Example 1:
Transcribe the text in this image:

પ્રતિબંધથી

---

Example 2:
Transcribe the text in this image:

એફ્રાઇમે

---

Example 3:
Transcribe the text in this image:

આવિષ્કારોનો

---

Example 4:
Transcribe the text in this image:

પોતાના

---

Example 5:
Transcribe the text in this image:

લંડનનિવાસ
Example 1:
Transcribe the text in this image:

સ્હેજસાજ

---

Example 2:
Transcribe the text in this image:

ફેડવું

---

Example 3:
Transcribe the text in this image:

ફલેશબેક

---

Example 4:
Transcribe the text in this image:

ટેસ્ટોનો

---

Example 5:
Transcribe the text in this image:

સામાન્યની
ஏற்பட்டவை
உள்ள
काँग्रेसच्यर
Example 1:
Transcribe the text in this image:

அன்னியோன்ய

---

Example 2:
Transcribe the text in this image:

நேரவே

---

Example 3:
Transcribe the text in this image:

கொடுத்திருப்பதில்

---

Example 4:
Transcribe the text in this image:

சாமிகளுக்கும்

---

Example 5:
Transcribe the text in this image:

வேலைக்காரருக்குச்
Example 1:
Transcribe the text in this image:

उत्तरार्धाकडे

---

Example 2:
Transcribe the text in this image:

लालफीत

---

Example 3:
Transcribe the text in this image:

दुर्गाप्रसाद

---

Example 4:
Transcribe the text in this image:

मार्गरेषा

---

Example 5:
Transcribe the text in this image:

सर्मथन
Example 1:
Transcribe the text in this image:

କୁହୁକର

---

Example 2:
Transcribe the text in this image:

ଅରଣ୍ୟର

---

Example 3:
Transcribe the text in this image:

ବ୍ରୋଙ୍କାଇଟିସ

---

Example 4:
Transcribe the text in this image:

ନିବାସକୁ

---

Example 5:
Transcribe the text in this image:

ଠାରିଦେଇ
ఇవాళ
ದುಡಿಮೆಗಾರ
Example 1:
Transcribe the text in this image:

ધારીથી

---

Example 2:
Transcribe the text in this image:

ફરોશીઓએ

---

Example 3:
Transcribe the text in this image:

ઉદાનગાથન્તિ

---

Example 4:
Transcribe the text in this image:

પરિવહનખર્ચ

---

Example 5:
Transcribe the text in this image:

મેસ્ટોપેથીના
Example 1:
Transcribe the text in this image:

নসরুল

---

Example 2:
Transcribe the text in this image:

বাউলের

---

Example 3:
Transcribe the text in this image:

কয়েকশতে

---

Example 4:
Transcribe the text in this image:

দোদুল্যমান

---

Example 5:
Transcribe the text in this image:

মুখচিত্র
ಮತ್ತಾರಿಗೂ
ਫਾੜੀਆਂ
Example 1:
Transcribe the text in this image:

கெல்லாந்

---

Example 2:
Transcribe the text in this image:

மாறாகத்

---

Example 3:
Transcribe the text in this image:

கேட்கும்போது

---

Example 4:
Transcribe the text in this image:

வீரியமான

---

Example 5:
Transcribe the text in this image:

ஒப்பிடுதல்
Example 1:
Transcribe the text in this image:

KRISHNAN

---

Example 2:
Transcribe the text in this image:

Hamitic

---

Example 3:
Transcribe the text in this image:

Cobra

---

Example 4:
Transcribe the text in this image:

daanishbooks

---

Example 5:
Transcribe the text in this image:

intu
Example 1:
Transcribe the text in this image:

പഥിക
::::::
### Task goal
Write every entry out again. Leave each one exactly as it is.

### Response
Example 1:
Transcribe the text in this image:

પ્રતિબંધથી

---

Example 2:
Transcribe the text in this image:

એફ્રાઇમે

---

Example 3:
Transcribe the text in this image:

આવિષ્કારોનો

---

Example 4:
Transcribe the text in this image:

પોતાના

---

Example 5:
Transcribe the text in this image:

લંડનનિવાસ
Example 1:
Transcribe the text in this image:

સ્હેજસાજ

---

Example 2:
Transcribe the text in this image:

ફેડવું

---

Example 3:
Transcribe the text in this image:

ફલેશબેક

---

Example 4:
Transcribe the text in this image:

ટેસ્ટોનો

---

Example 5:
Transcribe the text in this image:

સામાન્યની
ஏற்பட்டவை
உள்ள
काँग्रेसच्यर
Example 1:
Transcribe the text in this image:

அன்னியோன்ய

---

Example 2:
Transcribe the text in this image:

நேரவே

---

Example 3:
Transcribe the text in this image:

கொடுத்திருப்பதில்

---

Example 4:
Transcribe the text in this image:

சாமிகளுக்கும்

---

Example 5:
Transcribe the text in this image:

வேலைக்காரருக்குச்
Example 1:
Transcribe the text in this image:

उत्तरार्धाकडे

---

Example 2:
Transcribe the text in this image:

लालफीत

---

Example 3:
Transcribe the text in this image:

दुर्गाप्रसाद

---

Example 4:
Transcribe the text in this image:

मार्गरेषा

---

Example 5:
Transcribe the text in this image:

सर्मथन
Example 1:
Transcribe the text in this image:

କୁହୁକର

---

Example 2:
Transcribe the text in this image:

ଅରଣ୍ୟର

---

Example 3:
Transcribe the text in this image:

ବ୍ରୋଙ୍କାଇଟିସ

---

Example 4:
Transcribe the text in this image:

ନିବାସକୁ

---

Example 5:
Transcribe the text in this image:

ଠାରିଦେଇ
ఇవాళ
ದುಡಿಮೆಗಾರ
Example 1:
Transcribe the text in this image:

ધારીથી

---

Example 2:
Transcribe the text in this image:

ફરોશીઓએ

---

Example 3:
Transcribe the text in this image:

ઉદાનગાથન્તિ

---

Example 4:
Transcribe the text in this image:

પરિવહનખર્ચ

---

Example 5:
Transcribe the text in this image:

મેસ્ટોપેથીના
Example 1:
Transcribe the text in this image:

নসরুল

---

Example 2:
Transcribe the text in this image:

বাউলের

---

Example 3:
Transcribe the text in this image:

কয়েকশতে

---

Example 4:
Transcribe the text in this image:

দোদুল্যমান

---

Example 5:
Transcribe the text in this image:

মুখচিত্র
ಮತ್ತಾರಿಗೂ
ਫਾੜੀਆਂ
Example 1:
Transcribe the text in this image:

கெல்லாந்

---

Example 2:
Transcribe the text in this image:

மாறாகத்

---

Example 3:
Transcribe the text in this image:

கேட்கும்போது

---

Example 4:
Transcribe the text in this image:

வீரியமான

---

Example 5:
Transcribe the text in this image:

ஒப்பிடுதல்
Example 1:
Transcribe the text in this image:

KRISHNAN

---

Example 2:
Transcribe the text in this image:

Hamitic

---

Example 3:
Transcribe the text in this image:

Cobra

---

Example 4:
Transcribe the text in this image:

daanishbooks

---

Example 5:
Transcribe the text in this image:

intu
Example 1:
Transcribe the text in this image:

പഥിക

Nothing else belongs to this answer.